- _Your instructions_
Among the entries below, count the lines where the string "distance" occurs, and give only the number.

- _Input data_
★ ★ ★ ★

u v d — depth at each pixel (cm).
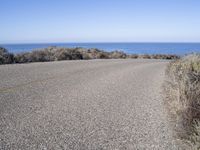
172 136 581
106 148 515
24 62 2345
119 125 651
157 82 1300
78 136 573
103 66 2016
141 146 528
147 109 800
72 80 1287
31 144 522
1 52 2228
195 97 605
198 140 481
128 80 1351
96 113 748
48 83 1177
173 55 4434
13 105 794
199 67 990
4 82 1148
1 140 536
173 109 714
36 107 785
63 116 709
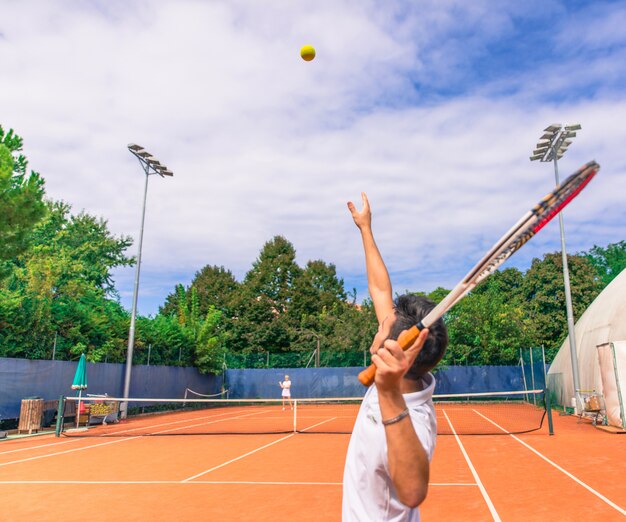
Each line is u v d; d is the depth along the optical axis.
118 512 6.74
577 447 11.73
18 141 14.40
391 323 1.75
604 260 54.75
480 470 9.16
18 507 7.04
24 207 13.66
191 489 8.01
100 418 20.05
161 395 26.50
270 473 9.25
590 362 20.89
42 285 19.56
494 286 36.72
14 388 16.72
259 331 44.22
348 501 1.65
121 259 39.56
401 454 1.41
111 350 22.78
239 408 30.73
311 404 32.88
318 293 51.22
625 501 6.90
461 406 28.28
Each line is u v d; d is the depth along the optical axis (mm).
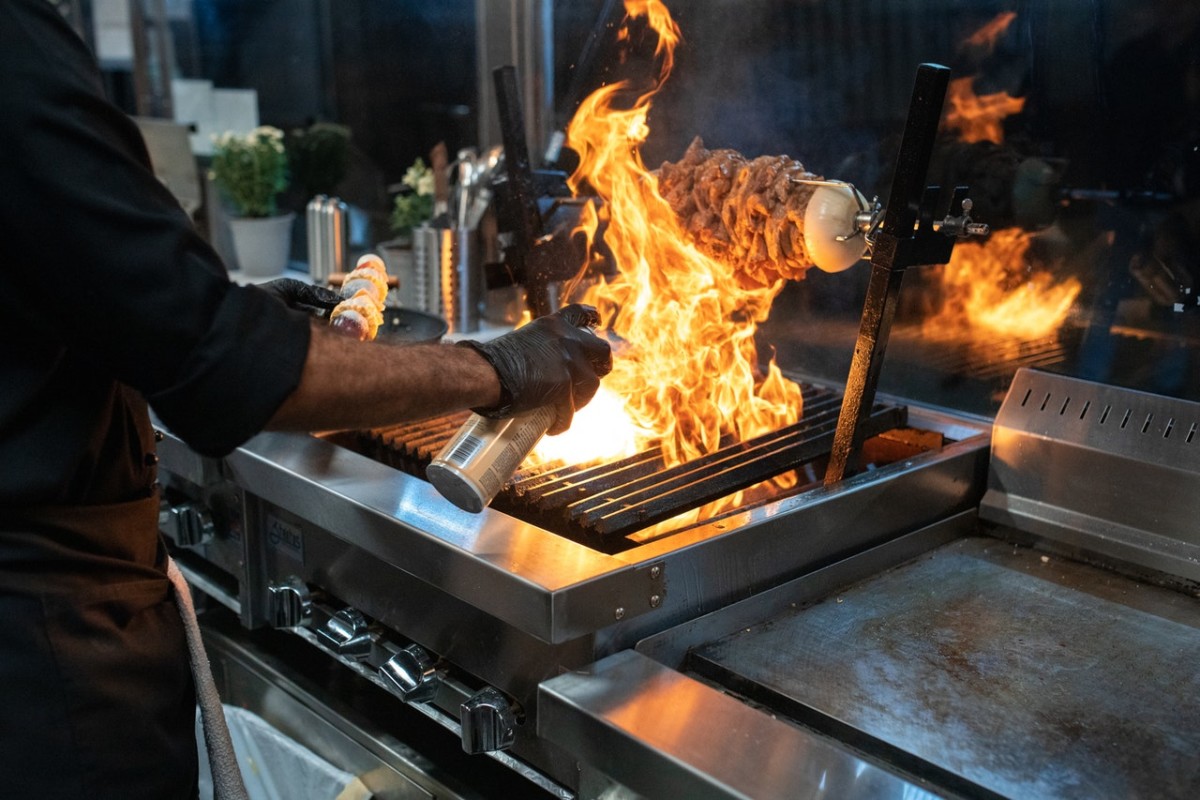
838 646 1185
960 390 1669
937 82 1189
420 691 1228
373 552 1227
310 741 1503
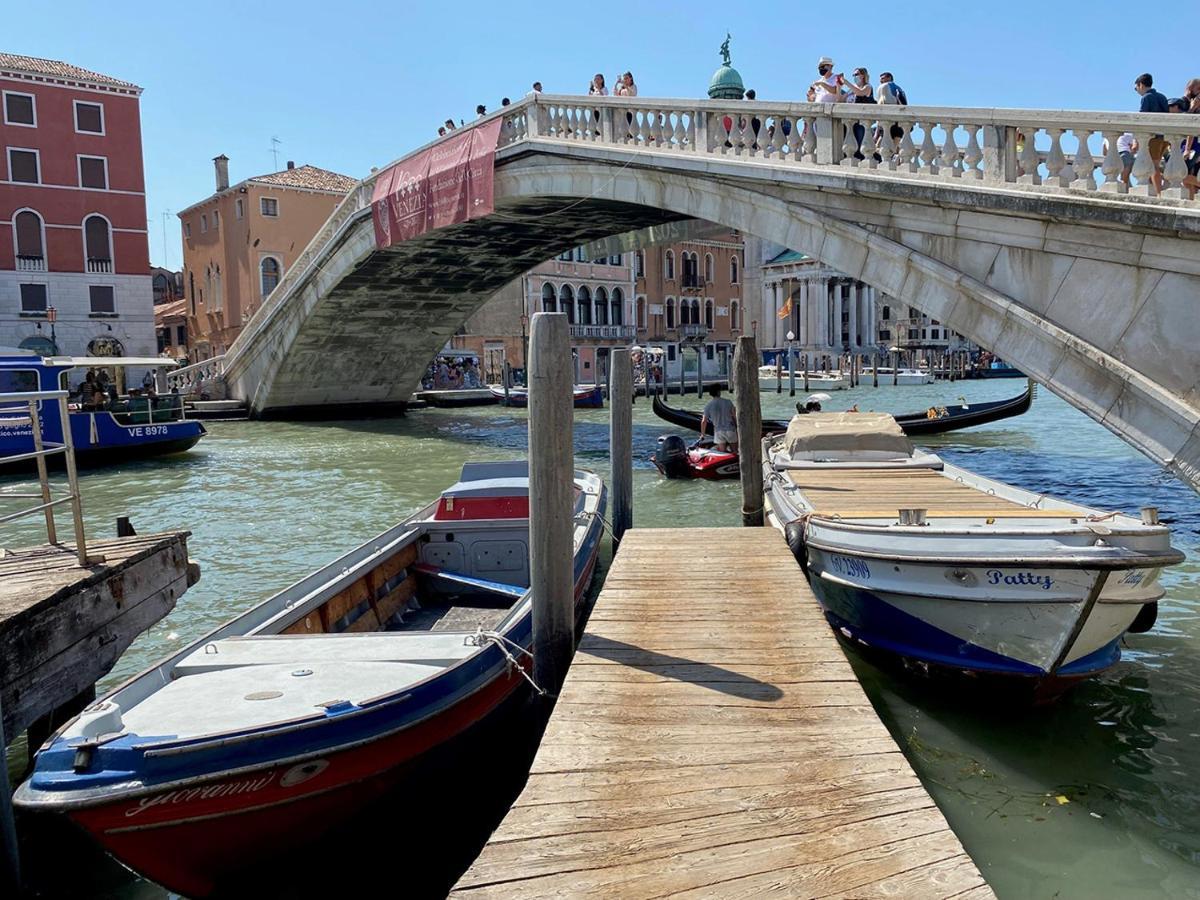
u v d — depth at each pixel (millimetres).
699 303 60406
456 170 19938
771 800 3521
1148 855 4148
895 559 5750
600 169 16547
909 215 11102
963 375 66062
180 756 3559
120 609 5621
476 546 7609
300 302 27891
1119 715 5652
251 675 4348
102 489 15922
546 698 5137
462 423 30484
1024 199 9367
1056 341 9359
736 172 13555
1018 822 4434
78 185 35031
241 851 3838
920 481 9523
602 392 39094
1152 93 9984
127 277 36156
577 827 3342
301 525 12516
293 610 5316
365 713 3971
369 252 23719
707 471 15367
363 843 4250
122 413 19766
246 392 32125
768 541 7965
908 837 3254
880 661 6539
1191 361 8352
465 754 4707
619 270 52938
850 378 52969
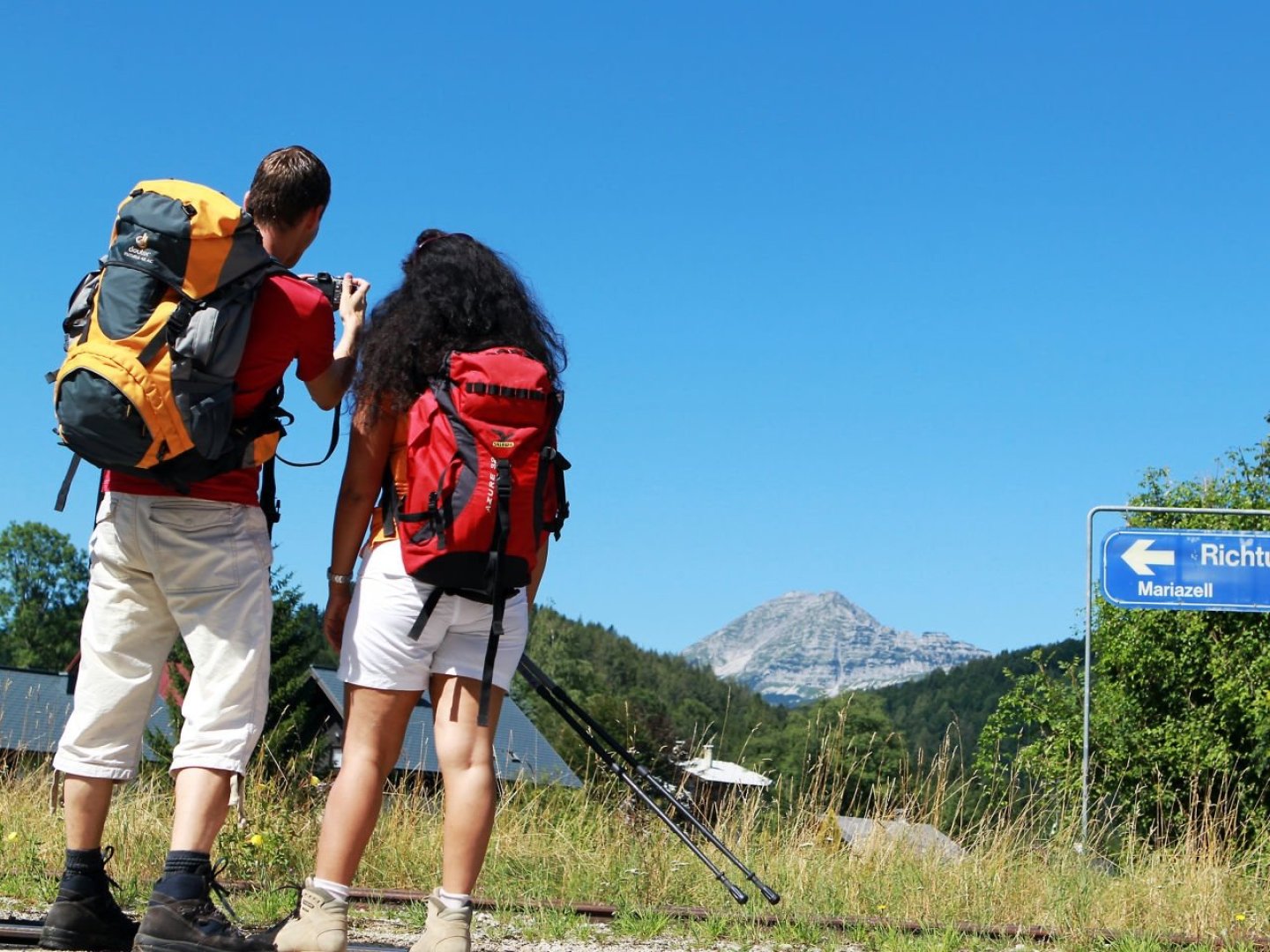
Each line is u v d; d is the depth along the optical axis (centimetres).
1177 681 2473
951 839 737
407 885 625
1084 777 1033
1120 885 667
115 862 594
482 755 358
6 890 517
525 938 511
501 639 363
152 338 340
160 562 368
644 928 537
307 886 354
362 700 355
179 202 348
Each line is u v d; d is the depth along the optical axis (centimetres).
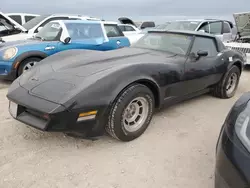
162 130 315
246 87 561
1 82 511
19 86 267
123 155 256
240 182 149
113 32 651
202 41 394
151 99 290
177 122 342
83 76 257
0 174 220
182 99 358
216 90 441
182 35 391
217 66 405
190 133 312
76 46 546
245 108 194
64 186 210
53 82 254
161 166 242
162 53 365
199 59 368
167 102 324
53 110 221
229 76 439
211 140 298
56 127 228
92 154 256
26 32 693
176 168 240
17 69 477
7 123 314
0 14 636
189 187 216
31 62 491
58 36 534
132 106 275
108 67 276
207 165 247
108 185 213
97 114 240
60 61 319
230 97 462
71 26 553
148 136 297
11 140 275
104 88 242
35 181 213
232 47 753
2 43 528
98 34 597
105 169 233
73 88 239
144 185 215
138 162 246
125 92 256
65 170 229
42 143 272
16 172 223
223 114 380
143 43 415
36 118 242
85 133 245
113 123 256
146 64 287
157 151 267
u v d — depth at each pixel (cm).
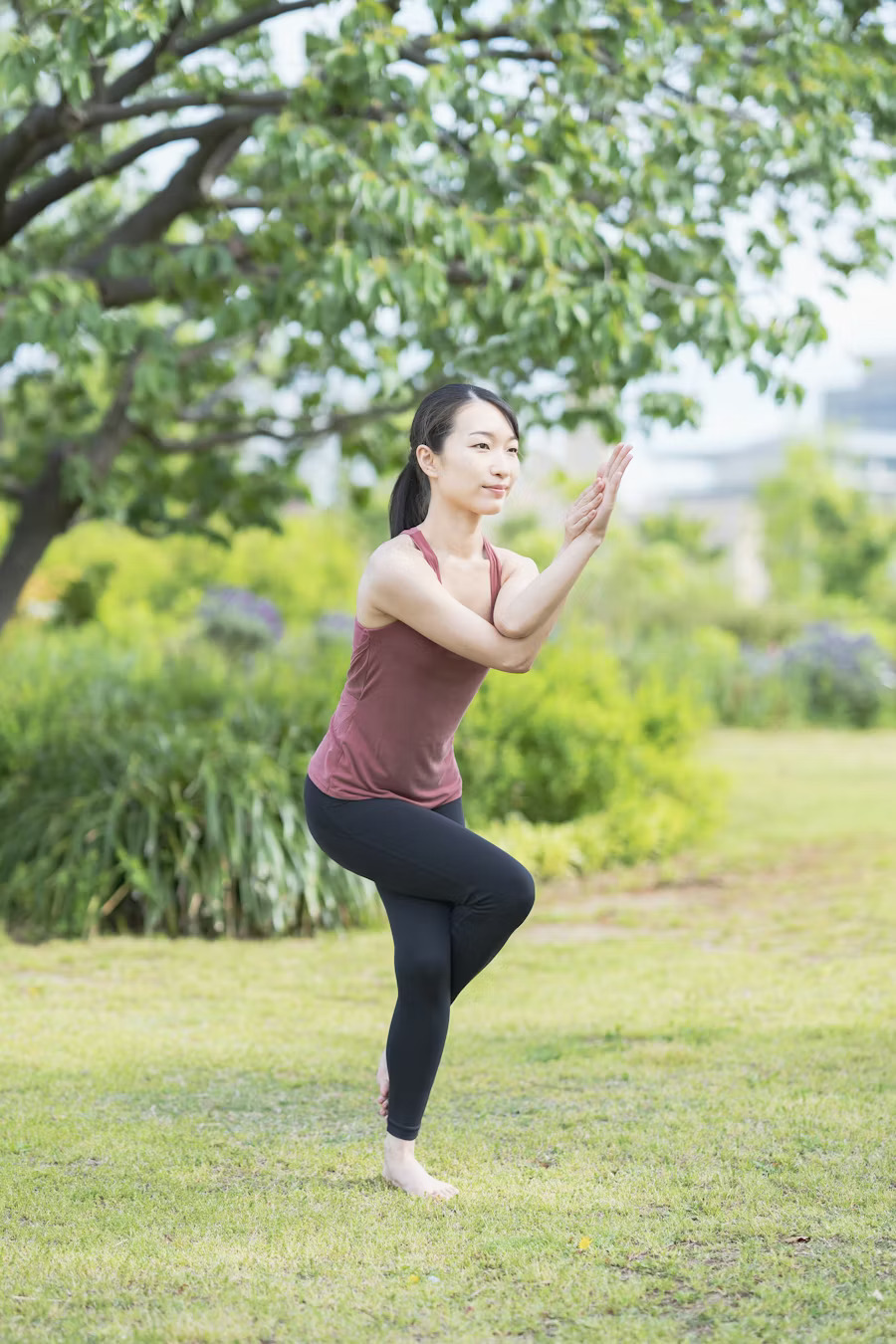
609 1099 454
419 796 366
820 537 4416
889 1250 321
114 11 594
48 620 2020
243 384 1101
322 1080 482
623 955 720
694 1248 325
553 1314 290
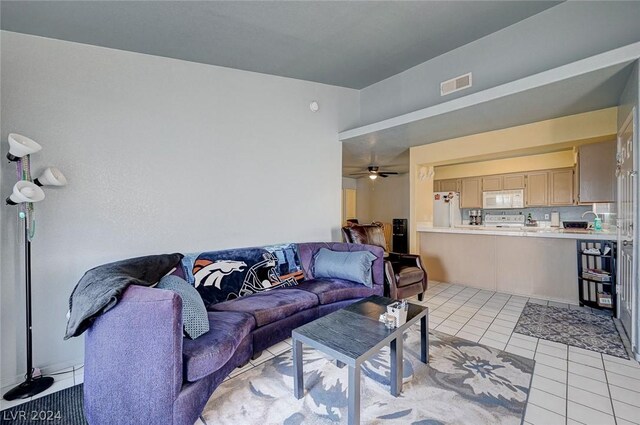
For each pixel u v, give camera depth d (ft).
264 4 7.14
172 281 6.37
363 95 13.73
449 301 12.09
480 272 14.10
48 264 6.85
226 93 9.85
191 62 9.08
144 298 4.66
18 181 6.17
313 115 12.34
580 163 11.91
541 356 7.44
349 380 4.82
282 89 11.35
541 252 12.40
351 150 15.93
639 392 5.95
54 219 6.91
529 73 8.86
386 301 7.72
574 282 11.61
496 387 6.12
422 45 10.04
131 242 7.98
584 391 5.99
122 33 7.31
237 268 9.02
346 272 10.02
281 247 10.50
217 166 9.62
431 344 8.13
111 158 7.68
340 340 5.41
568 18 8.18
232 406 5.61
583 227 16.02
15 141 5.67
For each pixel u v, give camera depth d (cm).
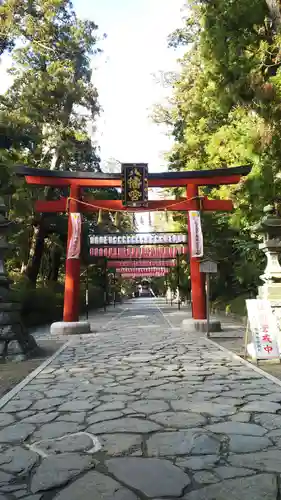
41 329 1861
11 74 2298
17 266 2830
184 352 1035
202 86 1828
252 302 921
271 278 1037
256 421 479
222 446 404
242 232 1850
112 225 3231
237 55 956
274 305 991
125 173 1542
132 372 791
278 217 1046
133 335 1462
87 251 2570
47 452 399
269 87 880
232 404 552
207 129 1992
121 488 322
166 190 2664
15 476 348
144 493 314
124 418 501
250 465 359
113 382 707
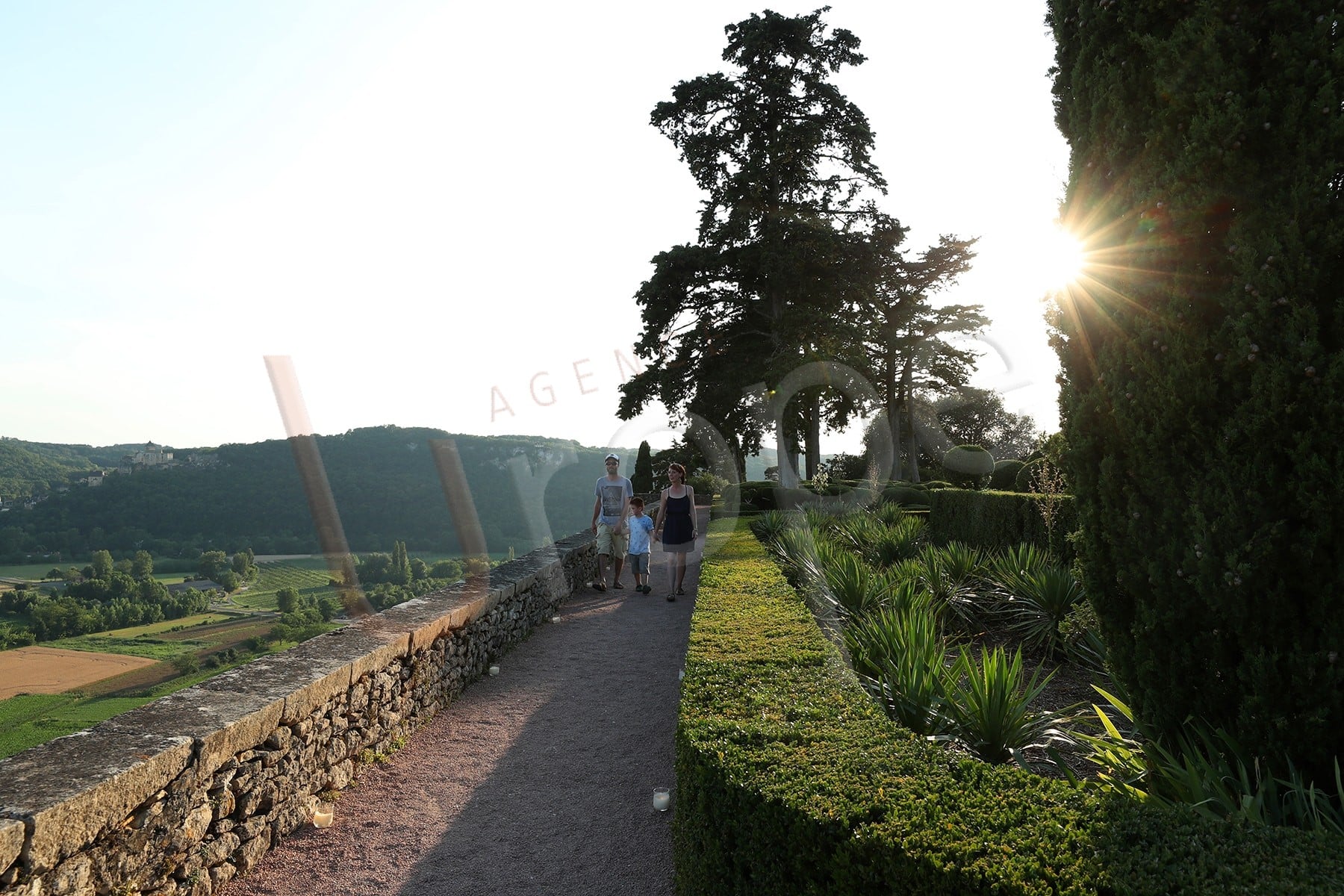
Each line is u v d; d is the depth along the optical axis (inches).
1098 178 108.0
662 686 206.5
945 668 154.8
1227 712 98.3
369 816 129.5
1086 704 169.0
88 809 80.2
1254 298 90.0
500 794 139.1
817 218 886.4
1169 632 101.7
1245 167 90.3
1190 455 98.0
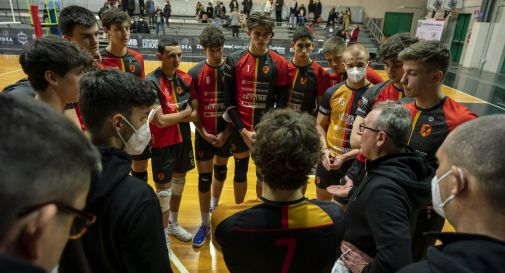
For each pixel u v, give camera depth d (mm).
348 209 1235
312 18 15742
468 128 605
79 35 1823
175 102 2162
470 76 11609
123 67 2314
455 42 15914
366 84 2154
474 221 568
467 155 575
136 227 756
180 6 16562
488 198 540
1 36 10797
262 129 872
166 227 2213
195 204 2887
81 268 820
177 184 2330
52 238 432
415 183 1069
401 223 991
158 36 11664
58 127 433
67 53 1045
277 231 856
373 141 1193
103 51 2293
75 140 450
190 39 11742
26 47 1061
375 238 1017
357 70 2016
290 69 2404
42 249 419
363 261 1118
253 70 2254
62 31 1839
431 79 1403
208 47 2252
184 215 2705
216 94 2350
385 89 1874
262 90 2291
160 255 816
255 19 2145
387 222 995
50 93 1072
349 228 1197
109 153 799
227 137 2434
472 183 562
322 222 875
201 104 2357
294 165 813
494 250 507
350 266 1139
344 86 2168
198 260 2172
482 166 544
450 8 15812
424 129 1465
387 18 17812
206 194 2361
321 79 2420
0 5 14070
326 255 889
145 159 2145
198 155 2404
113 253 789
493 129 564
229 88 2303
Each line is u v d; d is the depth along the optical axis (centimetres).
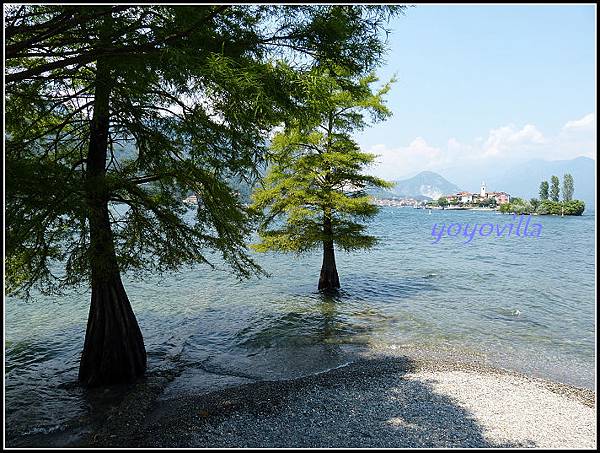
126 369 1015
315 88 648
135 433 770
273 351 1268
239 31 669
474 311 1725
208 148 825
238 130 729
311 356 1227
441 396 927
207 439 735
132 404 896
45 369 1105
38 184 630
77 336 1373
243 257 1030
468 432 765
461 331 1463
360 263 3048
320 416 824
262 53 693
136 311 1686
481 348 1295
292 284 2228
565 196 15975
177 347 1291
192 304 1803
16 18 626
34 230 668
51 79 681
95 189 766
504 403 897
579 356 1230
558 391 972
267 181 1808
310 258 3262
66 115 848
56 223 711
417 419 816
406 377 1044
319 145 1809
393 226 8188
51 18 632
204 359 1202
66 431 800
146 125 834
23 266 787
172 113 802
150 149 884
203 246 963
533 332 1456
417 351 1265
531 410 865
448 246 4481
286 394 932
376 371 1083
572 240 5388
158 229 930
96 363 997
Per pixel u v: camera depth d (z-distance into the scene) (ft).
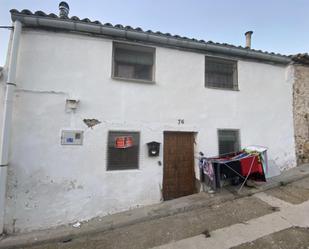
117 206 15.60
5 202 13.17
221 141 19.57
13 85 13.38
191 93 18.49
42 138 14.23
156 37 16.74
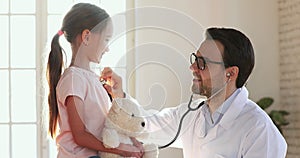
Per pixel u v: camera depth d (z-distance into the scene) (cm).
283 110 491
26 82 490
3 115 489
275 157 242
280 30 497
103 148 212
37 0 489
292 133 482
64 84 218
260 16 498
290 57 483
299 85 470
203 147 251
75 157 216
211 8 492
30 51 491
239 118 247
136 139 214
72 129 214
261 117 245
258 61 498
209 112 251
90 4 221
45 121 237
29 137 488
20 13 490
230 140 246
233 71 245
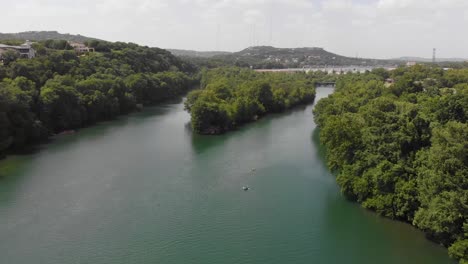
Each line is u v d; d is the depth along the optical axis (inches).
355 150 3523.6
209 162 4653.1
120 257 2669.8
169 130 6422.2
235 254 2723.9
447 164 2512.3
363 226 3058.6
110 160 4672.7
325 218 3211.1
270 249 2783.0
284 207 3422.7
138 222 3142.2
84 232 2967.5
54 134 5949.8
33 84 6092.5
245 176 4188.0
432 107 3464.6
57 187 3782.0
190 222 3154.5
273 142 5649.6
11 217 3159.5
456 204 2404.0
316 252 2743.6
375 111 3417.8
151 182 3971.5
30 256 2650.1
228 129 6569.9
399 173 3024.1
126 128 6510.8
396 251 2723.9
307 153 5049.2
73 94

★ ★ ★ ★

- _Exercise output_
2